La Legge di Bilancio 2026 introduce importanti novità fiscali e agevolazioni che coinvolgono sia le famiglie che le imprese. Le misure, in vigore dal 1° gennaio 2026, mirano a sostenere il potere d’acquisto, incentivare gli investimenti e semplificare alcuni adempimenti fiscali.
In questo articolo analizziamo in modo chiaro e aggiornato le principali modifiche.
Riduzione IRPEF e nuove aliquote
Tra le novità più rilevanti troviamo la riduzione dell’aliquota IRPEF per il secondo scaglione:
- dal 35% al 33% per i redditi tra 28.000 e 50.000 euro
- invariata al 23% fino a 28.000 euro
- confermata al 43% oltre 50.000 euro
Questa modifica comporta un risparmio fiscale per molti contribuenti, soprattutto per il ceto medio.
Bonus edilizi e detrazioni
La Legge di Bilancio 2026 interviene anche sul tema delle ristrutturazioni:
- confermata la detrazione al 50% per abitazione principale
- detrazione al 36% per altri immobili
- bonus mobili confermato con limite di spesa fino a 5.000 euro
Inoltre, vengono riviste alcune detrazioni per redditi elevati, con una riduzione per chi supera i 200.000 euro.
Incentivi e agevolazioni per le imprese
Per le aziende sono previste diverse misure strategiche:
- introduzione dell’iper-ammortamento per beni strumentali nuovi
- proroga e rafforzamento dei crediti d’imposta ZES fino al 2028
- incentivi per imprese energivore
- assegnazione agevolata dei beni ai soci
L’obiettivo è favorire investimenti, innovazione e crescita.
Lavoro e welfare aziendale
Novità anche per lavoratori e aziende:
- riduzione della tassazione sui premi di risultato
- aumento della soglia esente dei buoni pasto elettronici fino a 10 euro
- incentivi alla partecipazione dei lavoratori agli utili aziendali
Queste misure puntano a migliorare il welfare e il reddito netto dei dipendenti.
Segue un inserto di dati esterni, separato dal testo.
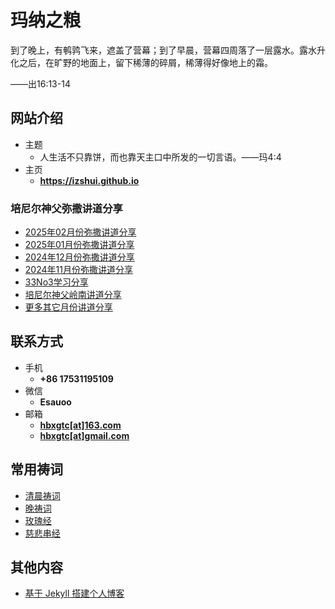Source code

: # 玛纳之粮

到了晚上，有鹌鹑飞来，遮盖了营幕；到了早晨，营幕四周落了一层露水。露水升化之后，在旷野的地面上，留下稀薄的碎屑，稀薄得好像地上的霜。

——出16:13-14

<!-- .slide -->

## 网站介绍

- 主题
  - 人生活不只靠饼，而也靠天主口中所发的一切言语。——玛4:4
- 主页
  - **<https://izshui.github.io>**

<!-- .slide -->

### 培尼尔神父弥撒讲道分享

- [2025年02月份弥撒讲道分享](https://izshui.github.io/2025.02/2125/02/01/培尼尔神父25年02月份弥撒讲道分享/)
- [2025年01月份弥撒讲道分享](https://izshui.github.io/2025.01/2125/01/01/培尼尔神父25年01月份弥撒讲道分享/)
- [2024年12月份弥撒讲道分享](https://izshui.github.io/2024.12/2124/12/01/培尼尔神父24年12月份弥撒讲道分享/)
- [2024年11月份弥撒讲道分享](https://izshui.github.io/2024.11/2124/11/01/培尼尔神父24年11月份弥撒讲道分享/)
- [33No3学习分享](https://izshui.github.io/33No3/2023/08/01/33No3学习分享/)
- [培尼尔神父岭南讲道分享](https://izshui.github.io/LingNan/2023/03/06/培尼尔神父岭南讲道分享/)
- [更多其它月份讲道分享](https://izshui.github.io/2121/12/01/%E5%9F%B9%E5%B0%BC%E5%B0%94%E7%A5%9E%E7%88%B6%E5%BC%A5%E6%92%92%E8%AE%B2%E9%81%93%E5%88%86%E4%BA%AB/)

<!-- .slide vertical=true -->

## 联系方式

- 手机
  - **+86 17531195109**
- 微信
  - **Esauoo**
- 邮箱
  - **[hbxgtc[at]163.com](mailto:hbxgtc@163.com)**
  - **[hbxgtc[at]gmail.com](mailto:hbxgtc@gmail.com)**

<!-- .slide -->

## 常用祷词

- [清晨祷词](https://izshui.github.io/2021/11/19/%E6%B8%85%E6%99%A8%E7%A5%B7%E8%AF%8D/)
- [晚祷词](https://izshui.github.io/2021/11/19/%E6%99%9A%E7%A5%B7%E8%AF%8D/)
- [玫瑰经](https://izshui.github.io/2023/01/13/玫瑰经/)
- [慈悲串经](https://izshui.github.io/2021/12/14/慈悲串经/)

<!-- .slide vertical=true -->

## 其他内容

- [基于 Jekyll 搭建个人博客](https://izshui.github.io/2020/07/07/%E5%9F%BA%E4%BA%8EJekyll%E6%90%AD%E5%BB%BA%E4%B8%AA%E4%BA%BA%E5%8D%9A%E5%AE%A2/)
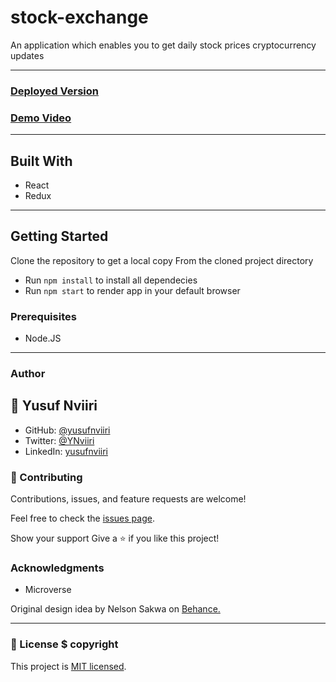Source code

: # stock-exchange
An application which enables you to get daily stock prices cryptocurrency updates   


***
### [Deployed Version](https://sage-sprite-225055.netlify.app/)
### [Demo Video](https://www.loom.com/share/a129d454d83644398d5b728694eaba5a)
 ***
## Built With
* React
* Redux
***
## Getting Started

Clone the repository to get a local copy
From the cloned project directory
* Run `npm install` to install all dependecies
* Run `npm start` to render app in your default browser

### Prerequisites
* Node.JS
***
### Author

## 👤 Yusuf Nviiri
- GitHub: [@yusufnviiri](https://github.com/yusufnviiri)
- Twitter: [@YNviiri](https://twitter.com/YNviiri)
- LinkedIn: [yusufnviiri]( https://www.linkedin.com/in/yusuf-nviiri-8b4146206/)
### 🤝 Contributing
Contributions, issues, and feature requests are welcome!

Feel free to check the [issues page](../../issues/).

Show your support
Give a ⭐️ if you like this project!

### Acknowledgments
* Microverse

 Original design idea by Nelson Sakwa on [Behance.](https://www.behance.net/sakwadesignstudio)
 ***
 
### 📝 License $ copyright

This project is [MIT licensed](LICENSE).
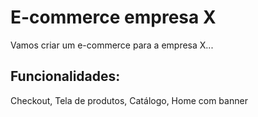 # E-commerce empresa X

Vamos criar um e-commerce para a empresa X...

## Funcionalidades:

Checkout, Tela de produtos, Catálogo, Home com banner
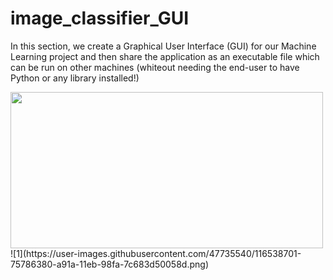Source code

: # image_classifier_GUI
In this section, we create a Graphical User Interface (GUI) for our Machine Learning project and then share the application as an executable file which can be run on other machines (whiteout needing the end-user to have Python or any library installed!)

<img src="https://user-images.githubusercontent.com/47735540/116538616-54177780-a91a-11eb-94c8-2160d8f8e14f.jpg" width="500" height="250">
![1](https://user-images.githubusercontent.com/47735540/116538701-75786380-a91a-11eb-98fa-7c683d50058d.png)

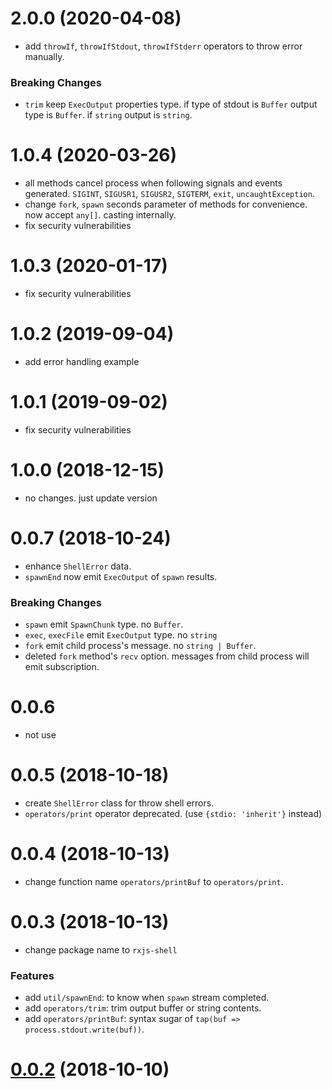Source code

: # 2.0.0 (2020-04-08)

- add `throwIf`, `throwIfStdout`, `throwIfStderr` operators to throw error manually.

### Breaking Changes

- `trim` keep `ExecOutput` properties type. if type of stdout is `Buffer` output type is `Buffer`. if `string` output is `string`.

# 1.0.4 (2020-03-26)

- all methods cancel process when following signals and events generated. `SIGINT`, `SIGUSR1`, `SIGUSR2`, `SIGTERM`, `exit`, `uncaughtException`.
- change `fork`, `spawn` seconds parameter of methods for convenience. now accept `any[]`. casting internally.
- fix security vulnerabilities

# 1.0.3 (2020-01-17)

- fix security vulnerabilities

# 1.0.2 (2019-09-04)

- add error handling example

# 1.0.1 (2019-09-02)

- fix security vulnerabilities

# 1.0.0 (2018-12-15)

- no changes. just update version

# 0.0.7 (2018-10-24)

- enhance `ShellError` data.
- `spawnEnd` now emit `ExecOutput` of `spawn` results.

### Breaking Changes

- `spawn` emit `SpawnChunk` type. no `Buffer`.
- `exec`, `execFile` emit `ExecOutput` type. no `string`
- `fork` emit child process's message. no `string | Buffer`.
- deleted `fork` method's `recv` option. messages from child process will emit subscription.

# 0.0.6

- not use

# 0.0.5 (2018-10-18)

- create `ShellError` class for throw shell errors.
- `operators/print` operator deprecated. (use `{stdio: 'inherit'}` instead)

# 0.0.4 (2018-10-13)

- change function name `operators/printBuf` to `operators/print`.

# 0.0.3 (2018-10-13)

- change package name to `rxjs-shell`

### Features

- add `util/spawnEnd`: to know when `spawn` stream completed.
- add `operators/trim`: trim output buffer or string contents.
- add `operators/printBuf`: syntax sugar of `tap(buf => process.stdout.write(buf))`.

# [0.0.2](https://github.com/johnny-mh/rxjs-shell-operators/commit/d249d3570dcc6d87d200aae4570c621a90aafdeb) (2018-10-10)

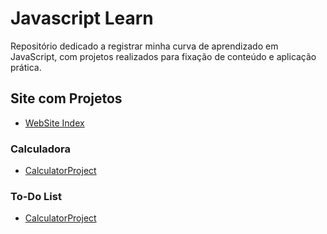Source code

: # Javascript Learn

Repositório dedicado a registrar minha curva de aprendizado em JavaScript, com projetos realizados para fixação de conteúdo e aplicação prática.

## Site com Projetos 
 - [WebSite Index](https://ramos902.github.io/Javascript-Learn/)


### Calculadora
 - [CalculatorProject](./Calculator/index.html)
### To-Do List
 - [CalculatorProject](./ToDo-List/index.html)


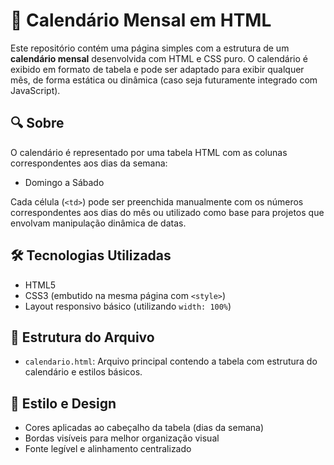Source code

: # 📅 Calendário Mensal em HTML

Este repositório contém uma página simples com a estrutura de um **calendário mensal** desenvolvida com HTML e CSS puro. O calendário é exibido em formato de tabela e pode ser adaptado para exibir qualquer mês, de forma estática ou dinâmica (caso seja futuramente integrado com JavaScript).

## 🔍 Sobre

O calendário é representado por uma tabela HTML com as colunas correspondentes aos dias da semana:

- Domingo a Sábado

Cada célula (`<td>`) pode ser preenchida manualmente com os números correspondentes aos dias do mês ou utilizado como base para projetos que envolvam manipulação dinâmica de datas.

## 🛠️ Tecnologias Utilizadas

- HTML5
- CSS3 (embutido na mesma página com `<style>`)
- Layout responsivo básico (utilizando `width: 100%`)

## 📂 Estrutura do Arquivo

- `calendario.html`: Arquivo principal contendo a tabela com estrutura do calendário e estilos básicos.

## 🎨 Estilo e Design

- Cores aplicadas ao cabeçalho da tabela (dias da semana)
- Bordas visíveis para melhor organização visual
- Fonte legível e alinhamento centralizado
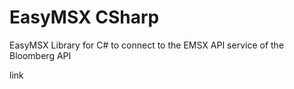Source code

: # EasyMSX CSharp 
EasyMSX Library for C# to connect to the EMSX API service of the Bloomberg API

link
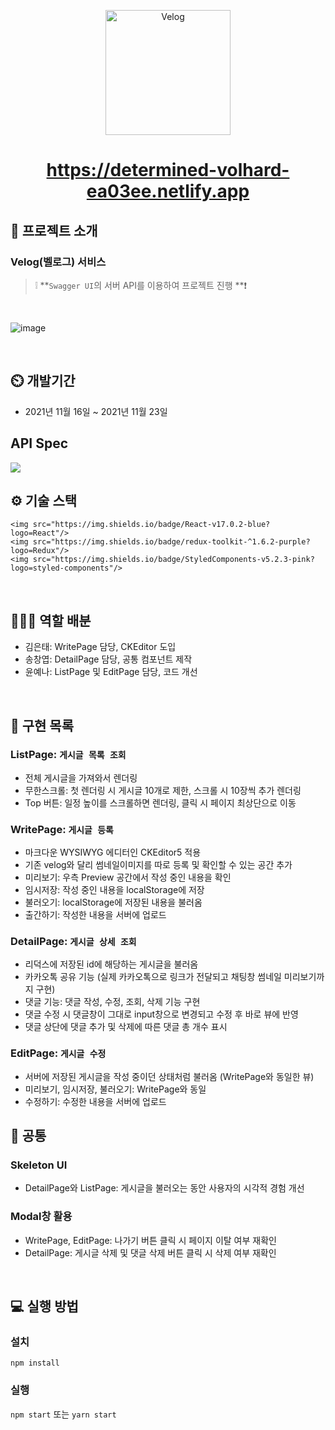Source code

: <p align='middle'>
<a href='https://github.com/DevFoliOh/velog'><img src='https://user-images.githubusercontent.com/66353903/142974589-1a9d29a4-3c67-4208-b861-00491a02f810.png' width="200px;" alt="Velog" /></a></p>


<h1 align='middle'><a href='https://determined-volhard-ea03ee.netlify.app'>https://determined-volhard-ea03ee.netlify.app</a></h1>


## 📌 프로젝트 소개

### Velog(벨로그) 서비스

> ❕ **`Swagger UI`의 서버 API를 이용하여 프로젝트 진행 **❗

<br/>

![image](https://user-images.githubusercontent.com/66353903/142976104-d163bec4-f0a3-468b-adfa-0f21572a8d1f.png)


<br/>

## :timer_clock: 개발기간
+ 2021년 11월 16일 ~ 2021년 11월 23일

## API Spec
  <img src="https://img.shields.io/badge/Swagger-v1.7.0-lime?logo=Redux"/>

## ⚙ 기술 스택
    <img src="https://img.shields.io/badge/React-v17.0.2-blue?logo=React"/>
    <img src="https://img.shields.io/badge/redux-toolkit-^1.6.2-purple?logo=Redux"/>
    <img src="https://img.shields.io/badge/StyledComponents-v5.2.3-pink?logo=styled-components"/> 


<br/>

## 👨‍👧‍👧 역할 배분
- 김은태: WritePage 담당, CKEditor 도입
- 송창엽: DetailPage 담당, 공통 컴포넌트 제작
- 윤예나: ListPage 및 EditPage 담당, 코드 개선

<br/>

## 📑 구현 목록

### ListPage: `게시글 목록 조회`

- 전체 게시글을 가져와서 렌더링
- 무한스크롤: 첫 렌더링 시 게시글 10개로 제한, 스크롤 시 10장씩 추가 렌더링
- Top 버튼: 일정 높이를 스크롤하면 렌더링, 클릭 시 페이지 최상단으로 이동


### WritePage: `게시글 등록`

- 마크다운 WYSIWYG 에디터인 CKEditor5 적용
- 기존 velog와 달리 썸네일이미지를 따로 등록 및 확인할 수 있는 공간 추가
- 미리보기: 우측 Preview 공간에서 작성 중인 내용을 확인
- 임시저장: 작성 중인 내용을 localStorage에 저장
- 불러오기: localStorage에 저장된 내용을 불러옴
- 출간하기: 작성한 내용을 서버에 업로드


### DetailPage: `게시글 상세 조회`

- 리덕스에 저장된 id에 해당하는 게시글을 불러옴
- 카카오톡 공유 기능 (실제 카카오톡으로 링크가 전달되고 채팅창 썸네일 미리보기까지 구현)
- 댓글 기능: 댓글 작성, 수정, 조회, 삭제 기능 구현
- 댓글 수정 시 댓글창이 그대로 input창으로 변경되고 수정 후 바로 뷰에 반영
- 댓글 상단에 댓글 추가 및 삭제에 따른 댓글 총 개수 표시


### EditPage: `게시글 수정`

- 서버에 저장된 게시글을 작성 중이던 상태처럼 불러옴 (WritePage와 동일한 뷰)
- 미리보기, 임시저장, 불러오기: WritePage와 동일
- 수정하기: 수정한 내용을 서버에 업로드


## 🎁 공통

### Skeleton UI
- DetailPage와 ListPage: 게시글을 불러오는 동안 사용자의 시각적 경험 개선

### Modal창 활용
- WritePage, EditPage: 나가기 버튼 클릭 시 페이지 이탈 여부 재확인
- DetailPage: 게시글 삭제 및 댓글 삭제 버튼 클릭 시 삭제 여부 재확인

<br/>

## 💻 실행 방법

### 설치

`npm install`

### 실행

`npm start` 또는 `yarn start`

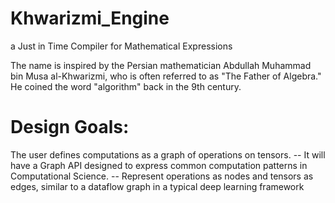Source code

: # Khwarizmi_Engine
a Just in Time Compiler for Mathematical Expressions

The name is inspired by the Persian mathematician Abdullah Muhammad bin Musa al-Khwarizmi, who is often referred to as "The Father of Algebra."
He coined the word "algorithm" back in the 9th century.

# Design Goals:
The user defines computations as a graph of operations on tensors.
-- It will have a Graph API designed to express common computation patterns in Computational Science.
-- Represent operations as nodes and tensors as edges, similar to a dataflow graph in a typical deep learning framework
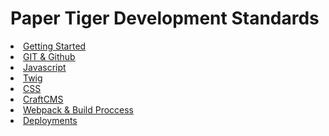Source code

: <link href="../prism-vsc-dark-plus.css" rel="stylesheet">
<link href="../style.css" rel="stylesheet">

# Paper Tiger Development Standards

<div class="nav">
  <li><a href="../Getting-Started/index.html">Getting Started</a></li>
  <li><a href="../Git-Standards/index.html">GIT & Github</a></li>
  <li><a href="../Javascript/index.html">Javascript</a></li>
  <li><a href="../Twig/index.html">Twig</a></li>
  <li><a href="../CSS/index.html">CSS</a></li>
  <li><a href="../Twig/index.html">CraftCMS</a></li>
  <li><a href="../Twig/index.html">Webpack & Build Proccess</a></li>
  <li><a href="../deployments/index.html">Deployments</a></li>
</div>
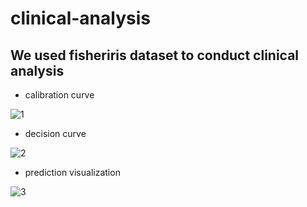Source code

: # clinical-analysis
## We used fisheriris dataset to conduct clinical analysis

- calibration curve

![1](./calibrationCurve.png)
- decision curve

![2](http://i2.tiimg.com/704769/c5fd54c505a7ff4a.png)
- prediction visualization

![3](http://i2.tiimg.com/704769/d49c5da01699f015.png)
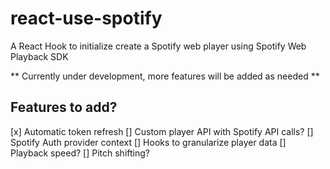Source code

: # react-use-spotify
A React Hook to initialize create a Spotify web player using Spotify Web Playback SDK

** Currently under development, more features will be added as needed **

## Features to add?

[x] Automatic token refresh
[] Custom player API with Spotify API calls?
[] Spotify Auth provider context 
[] Hooks to granularize player data
[] Playback speed?
[] Pitch shifting?

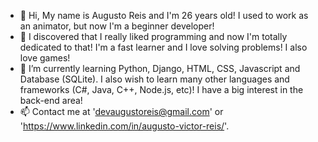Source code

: - 👋 Hi, My name is Augusto Reis and I'm 26 years old! I used to work as an animator, but now I'm a beginner developer!
- 💞️ I discovered that I really liked programming and now I'm totally dedicated to that! I'm a fast learner and I love solving problems! I also love games!
- 🌱 I’m currently learning Python, Django, HTML, CSS, Javascript and Database (SQLite). I also wish to learn many other languages and frameworks (C#, Java, C++, Node.js, etc)! I have a big interest in the back-end area!
- 📫 Contact me at 'devaugustoreis@gmail.com' or 'https://www.linkedin.com/in/augusto-victor-reis/'.

<!---
devaugustoreis/devaugustoreis is a ✨ special ✨ repository because its `README.md` (this file) appears on your GitHub profile.
You can click the Preview link to take a look at your changes.
--->
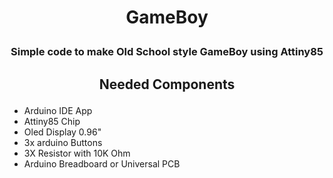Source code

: 
# <p align="center"><b>GameBoy</b></p>
### <p align="center"><b>Simple code to make Old School style GameBoy using Attiny85</b></p>

## <p align="center"><b>Needed Components</b></p>
- Arduino IDE App
- Attiny85 Chip
- Oled Display 0.96"
- 3x arduino Buttons
- 3X Resistor with 10K Ohm
- Arduino Breadboard or Universal PCB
Locazioni e controlli fiscali
La normativa introduce una maggiore attenzione sul fronte dei controlli:
- stretta sulle locazioni brevi
- nuove modalità di analisi dei dati fiscali per il recupero crediti
L’obiettivo è contrastare evasione e irregolarità.
Regime forfettario e neo-residenti
Alcune novità interessano anche regimi fiscali specifici:
- confermata la soglia di 35.000 euro per l’accesso al forfettario
- aumento della flat tax per i neo-residenti (fino a 300.000 euro)
Altre novità fiscali rilevanti
Tra le ulteriori misure segnaliamo:
- incremento del fondo per il 5 per mille
- modifiche alla tassazione dei dividendi
- interventi sulle compensazioni dei crediti fiscali
- aggiornamenti su cripto-attività e strumenti finanziari
Conclusioni
La Legge di Bilancio 2026 introduce un insieme articolato di misure che:
- alleggeriscono la pressione fiscale per alcune fasce di reddito
- incentivano gli investimenti delle imprese
- mantengono attivi i principali bonus edilizi
- rafforzano i controlli fiscali
Per cittadini e aziende diventa fondamentale valutare caso per caso l’impatto delle nuove norme.
FAQ – Domande frequenti sulla Legge di Bilancio 2026
Le principali novità fiscali e normative introdotte dalla Legge di Bilancio 2026, tra imposte, bonus e incentivi per imprese e lavoratori.
Qual è la principale novità fiscale del 2026?
La principale novità è la riduzione dell’aliquota IRPEF dal 35% al 33% per il secondo scaglione, con l’obiettivo di alleggerire la pressione fiscale.
I bonus ristrutturazione sono confermati?
Sì, i bonus ristrutturazione sono confermati con una detrazione del 50% per l’abitazione principale e del 36% per gli altri immobili.
Ci sono incentivi per le imprese?
Sì, sono previsti incentivi per le imprese, tra cui iper-ammortamento e crediti d’imposta per investimenti in beni e innovazione.
Il regime forfettario cambia?
No, il regime forfettario resta invariato per quanto riguarda la soglia di 35.000 euro relativa al lavoro dipendente.